» **What needs to be done**: In the material below, find the line with "住所：東京都渋谷区広尾1-10-6プロスペクト グラーサ広尾 1F" and the line with "Основные операции и их тарифы". Output exactly those two lines and all lines between them, leaving out pictures.

» **Dataset content**:
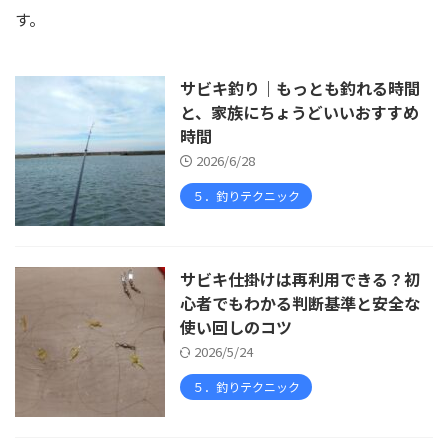
す。
サビキ釣り｜もっとも釣れる時間
と、家族にちょうどいいおすすめ
時間
2026/6/28
５．釣りテクニック
サビキ仕掛けは再利用できる？初
心者でもわかる判断基準と安全な
使い回しのコツ
2026/5/24
５．釣りテクニック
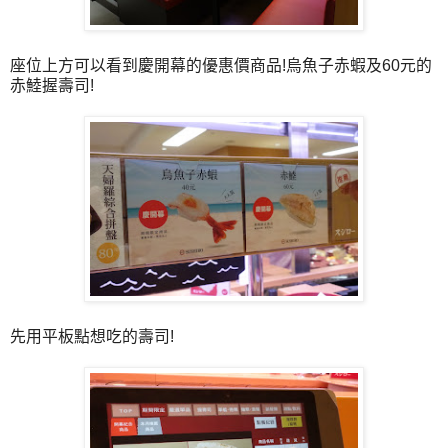
座位上方可以看到慶開幕的優惠價商品!烏魚子赤蝦及60元的
赤鯥握壽司!
先用平板點想吃的壽司!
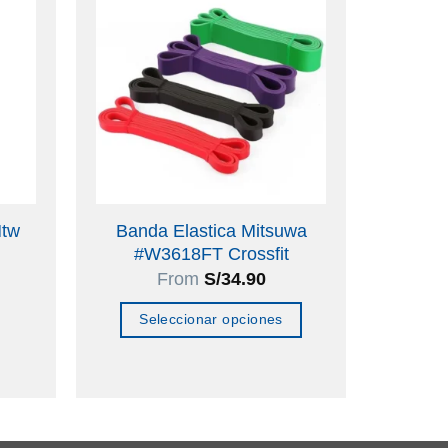
Mtw
Banda Elastica Mitsuwa
#W3618FT Crossfit
From
S/
34.90
Seleccionar opciones
Este
producto
tiene
múltiples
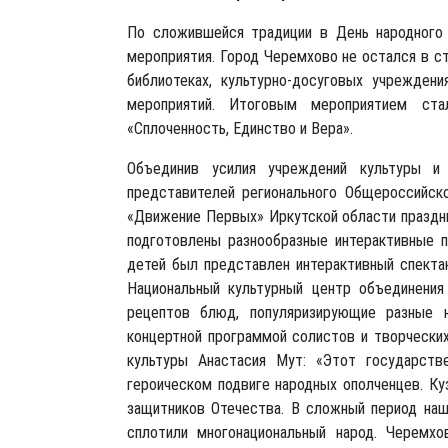
По сложившейся традиции в День народного 
мероприятия. Город Черемхово не остался в ст
библиотеках, культурно-досуговых учрежден
мероприятий. Итоговым мероприятием ста
«Сплоченность, Единство и Вера».
Объединив усилия учреждений культуры и
представителей регионального Общероссийск
«Движение Первых» Иркутской области праздни
подготовлены разнообразные интерактивные п
детей был представлен интерактивный спектак
Национальный культурный центр объединения
рецептов блюд, популяризирующие разные н
концертной программой солистов и творческих
культуры Анастасия Мут: «Этот государств
героическом подвиге народных ополченцев. К
защитников Отечества. В сложный период наш
сплотили многонациональный народ. Черемх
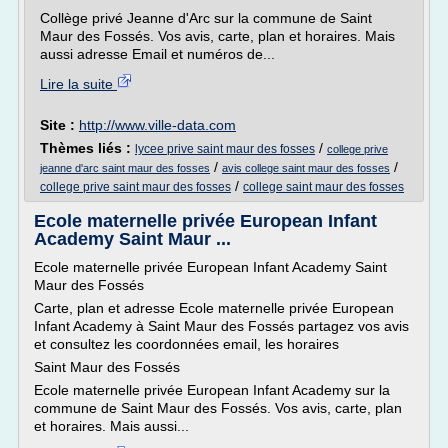
Collège privé Jeanne d'Arc sur la commune de Saint
Maur des Fossés. Vos avis, carte, plan et horaires. Mais
aussi adresse Email et numéros de...
Lire la suite
Site :
http://www.ville-data.com
Thèmes liés :
/
lycee prive saint maur des fosses
college prive
/
/
jeanne d'arc saint maur des fosses
avis college saint maur des fosses
/
college prive saint maur des fosses
college saint maur des fosses
Ecole maternelle privée European Infant
Academy Saint Maur ...
Ecole maternelle privée European Infant Academy Saint
Maur des Fossés
Carte, plan et adresse Ecole maternelle privée European
Infant Academy à Saint Maur des Fossés partagez vos avis
et consultez les coordonnées email, les horaires
Saint Maur des Fossés
Ecole maternelle privée European Infant Academy sur la
commune de Saint Maur des Fossés. Vos avis, carte, plan
et horaires. Mais aussi...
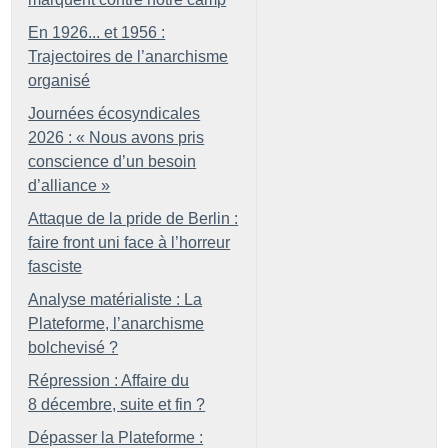
En 1926... et 1956 :
Trajectoires de l’anarchisme
organisé
Journées écosyndicales
2026 : «
Nous avons pris
conscience d’un besoin
d’alliance
»
Attaque de la pride de Berlin :
faire front uni face à l’horreur
fasciste
Analyse matérialiste : La
Plateforme, l’anarchisme
bolchevisé
?
Répression : Affaire du
8 décembre, suite et fin
?
Dépasser la Plateforme :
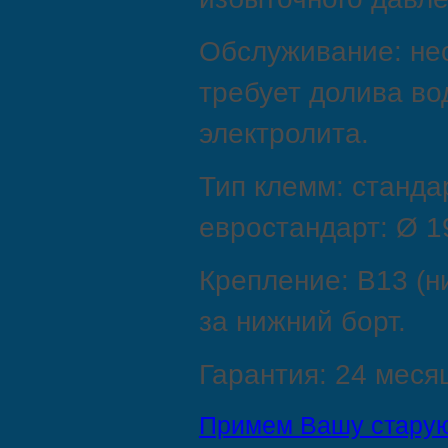
Обслуживание: н
требует долива во
электролита.
Тип клемм: стандар
евростандарт: Ø 19
Крепление: B13 (н
за нижний борт.
Гарантия: 24 меся
Примем Вашу старую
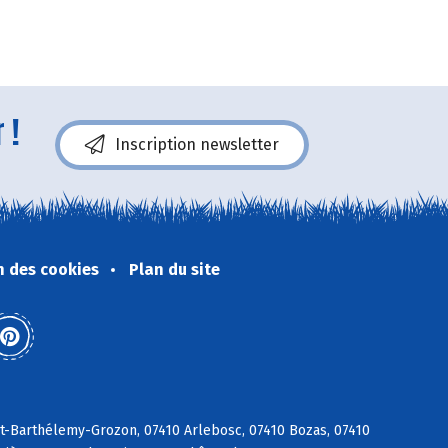
 !
Inscription newsletter
n des cookies
Plan du site
St-Barthélemy-Grozon, 07410 Arlebosc, 07410 Bozas, 07410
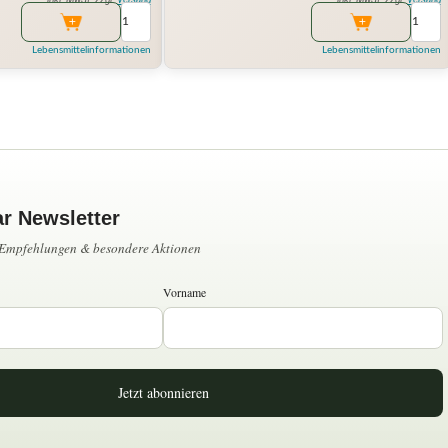
Lebensmittelinformationen
Lebensmittelinformationen
ar Newsletter
, Empfehlungen & besondere Aktionen
Vorname
Jetzt abonnieren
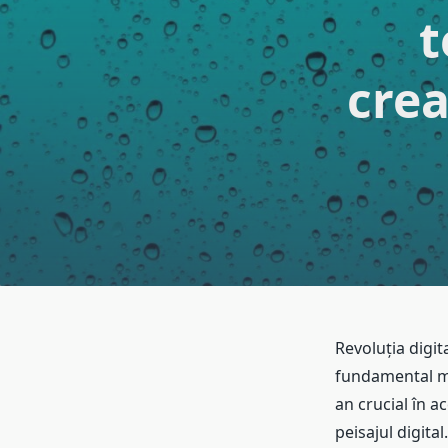
t
crea
Revoluția digit
fundamental mo
an crucial în a
peisajul digita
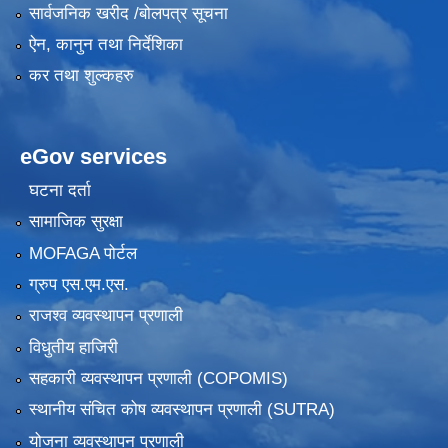
सार्वजनिक खरीद /बोलपत्र सूचना
ऐन, कानुन तथा निर्देशिका
कर तथा शुल्कहरु
eGov services
घटना दर्ता
सामाजिक सुरक्षा
MOFAGA पोर्टल
ग्रुप एस.एम.एस.
राजश्व व्यवस्थापन प्रणाली
विधुतीय हाजिरी
सहकारी व्यवस्थापन प्रणाली (COPOMIS)
स्थानीय संचित कोष व्यवस्थापन प्रणाली (SUTRA)
योजना व्यवस्थापन प्रणाली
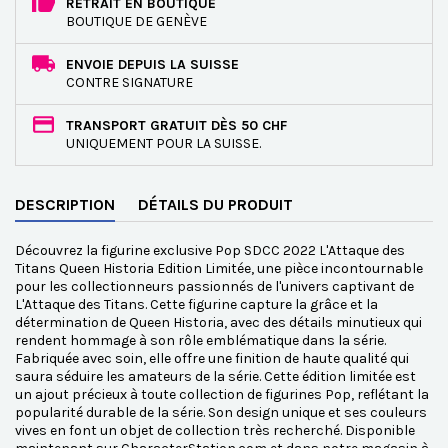
RETRAIT EN BOUTIQUE
BOUTIQUE DE GENÈVE
ENVOIE DEPUIS LA SUISSE
CONTRE SIGNATURE
TRANSPORT GRATUIT DÈS 50 CHF
UNIQUEMENT POUR LA SUISSE.
DESCRIPTION
DÉTAILS DU PRODUIT
Découvrez la figurine exclusive Pop SDCC 2022 L'Attaque des
Titans Queen Historia Edition Limitée, une pièce incontournable
pour les collectionneurs passionnés de l'univers captivant de
L'Attaque des Titans. Cette figurine capture la grâce et la
détermination de Queen Historia, avec des détails minutieux qui
rendent hommage à son rôle emblématique dans la série.
Fabriquée avec soin, elle offre une finition de haute qualité qui
saura séduire les amateurs de la série. Cette édition limitée est
un ajout précieux à toute collection de figurines Pop, reflétant la
popularité durable de la série. Son design unique et ses couleurs
vives en font un objet de collection très recherché. Disponible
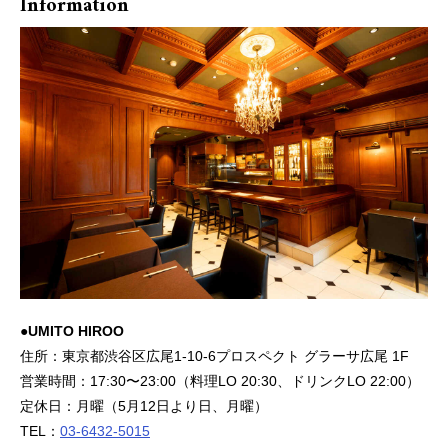
Information
●UMITO HIROO
住所：東京都渋谷区広尾1-10-6プロスペクト グラーサ広尾 1F
営業時間：17:30〜23:00（料理LO 20:30、ドリンクLO 22:00）
定休日：月曜（5月12日より日、月曜）
TEL：
03-6432-5015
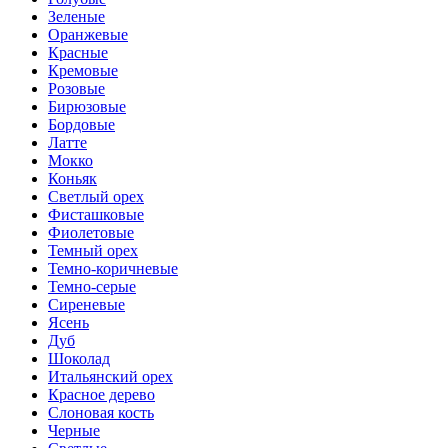
Зеленые
Оранжевые
Красные
Кремовые
Розовые
Бирюзовые
Бордовые
Латте
Мокко
Коньяк
Светлый орех
Фисташковые
Фиолетовые
Темный орех
Темно-коричневые
Темно-серые
Сиреневые
Ясень
Дуб
Шоколад
Итальянский орех
Красное дерево
Слоновая кость
Черные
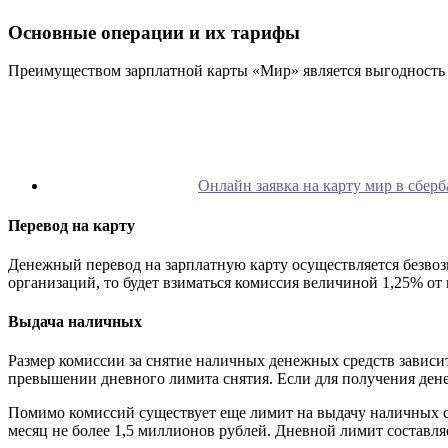
Основные операции и их тарифы
Преимуществом зарплатной карты «Мир» является выгодность
Онлайн заявка на карту мир в сберба
Перевод на карту
Денежный перевод на зарплатную карту осуществляется безвоз
организаций, то будет взиматься комиссия величиной 1,25% о
Выдача наличных
Размер комиссии за снятие наличных денежных средств зависит
превышении дневного лимита снятия. Если для получения денег
Помимо комиссий существует еще лимит на выдачу наличных сре
месяц не более 1,5 миллионов рублей. Дневной лимит составля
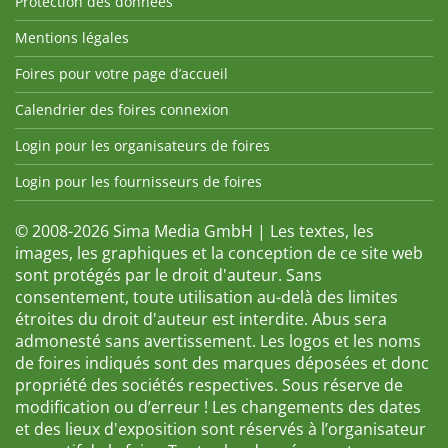
Protection des données
Mentions légales
Foires pour votre page d’accueil
Calendrier des foires connexion
Login pour les organisateurs de foires
Login pour les fournisseurs de foires
© 2008-2026 Sima Media GmbH | Les textes, les
images, les graphiques et la conception de ce site web
sont protégés par le droit d'auteur. Sans
consentement, toute utilisation au-delà des limites
étroites du droit d'auteur est interdite. Abus sera
admonesté sans avertissement. Les logos et les noms
de foires indiqués sont des marques déposées et donc
propriété des sociétés respectives. Sous réserve de
modification ou d’erreur ! Les changements des dates
et des lieux d'exposition sont réservés à l’organisateur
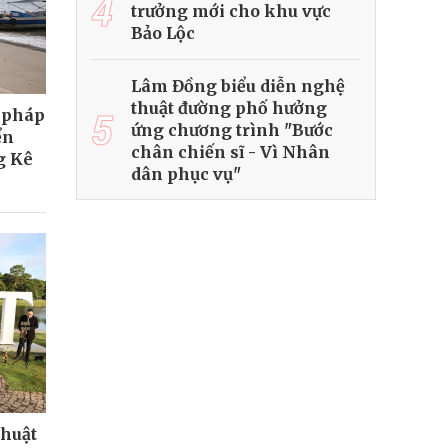
4
trưởng mới cho khu vực
Bảo Lộc
Lâm Đồng biểu diễn nghệ
thuật đường phố hưởng
5
i pháp
ứng chương trình "Bước
ển
chân chiến sĩ - Vì Nhân
g Kê
dân phục vụ"
thuật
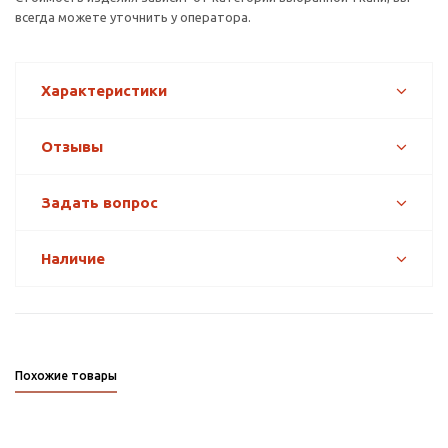
всегда можете уточнить у оператора.
Характеристики
Отзывы
Задать вопрос
Наличие
Похожие товары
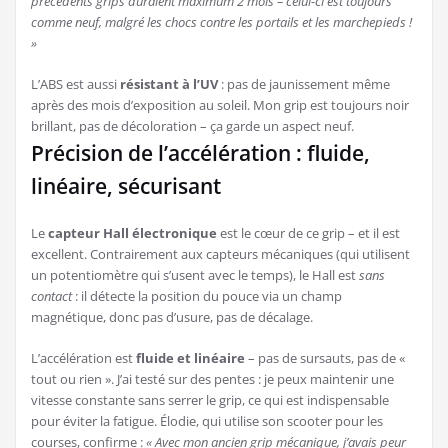
précédents grips duraient maximum 2 mois – celui-ci est toujours
comme neuf, malgré les chocs contre les portails et les marchepieds !
»
L’ABS est aussi
résistant à l’UV
: pas de jaunissement même
après des mois d’exposition au soleil. Mon grip est toujours noir
brillant, pas de décoloration – ça garde un aspect neuf.
Précision de l’accélération : fluide,
linéaire, sécurisant
Le
capteur Hall électronique
est le cœur de ce grip – et il est
excellent. Contrairement aux capteurs mécaniques (qui utilisent
un potentiomètre qui s’usent avec le temps), le Hall est
sans
contact
: il détecte la position du pouce via un champ
magnétique, donc pas d’usure, pas de décalage.
L’accélération est
fluide et linéaire
– pas de sursauts, pas de «
tout ou rien ». J’ai testé sur des pentes : je peux maintenir une
vitesse constante sans serrer le grip, ce qui est indispensable
pour éviter la fatigue. Élodie, qui utilise son scooter pour les
courses, confirme :
« Avec mon ancien grip mécanique, j’avais peur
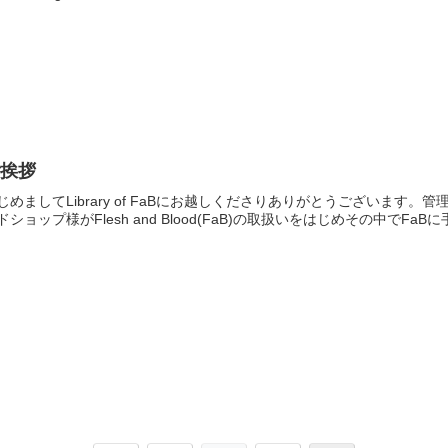
ご挨拶
じめましてLibrary of FaBにお越しくださりありがとうございます。管
ドショップ様がFlesh and Blood(FaB)の取扱いをはじめその中でFaBに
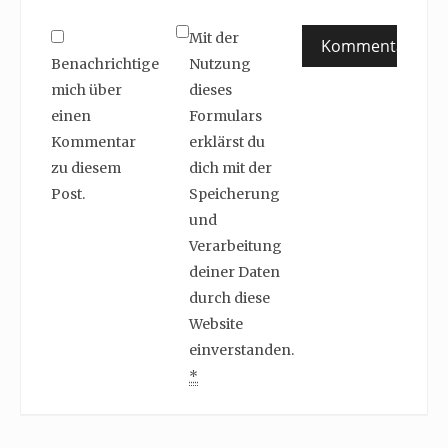
Mit der
Benachrichtige
Nutzung
mich über
dieses
einen
Formulars
Kommentar
erklärst du
zu diesem
dich mit der
Post.
Speicherung
und
Verarbeitung
deiner Daten
durch diese
Website
einverstanden.
*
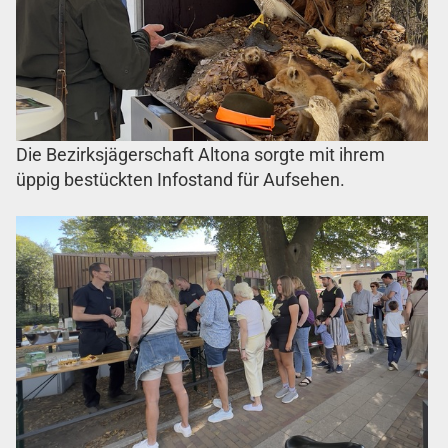
Die Bezirksjägerschaft Altona sorgte mit ihrem
üppig bestückten Infostand für Aufsehen.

» **Response to the exercise**:
住所：東京都渋谷区広尾1-10-6プロスペクト グラーサ広尾 1F
営業時間：17:30〜23:00（料理LO 20:30、ドリンクLO 22:00）
定休日：月曜（5月12日より日、月曜）
TEL：
03-6432-5015
Зеленые
Оранжевые
Красные
Кремовые
Розовые
Бирюзовые
Бордовые
Латте
Мокко
Коньяк
Светлый орех
Фисташковые
Фиолетовые
Темный орех
Темно-коричневые
Темно-серые
Сиреневые
Ясень
Дуб
Шоколад
Итальянский орех
Красное дерево
Слоновая кость
Черные
Основные операции и их тарифы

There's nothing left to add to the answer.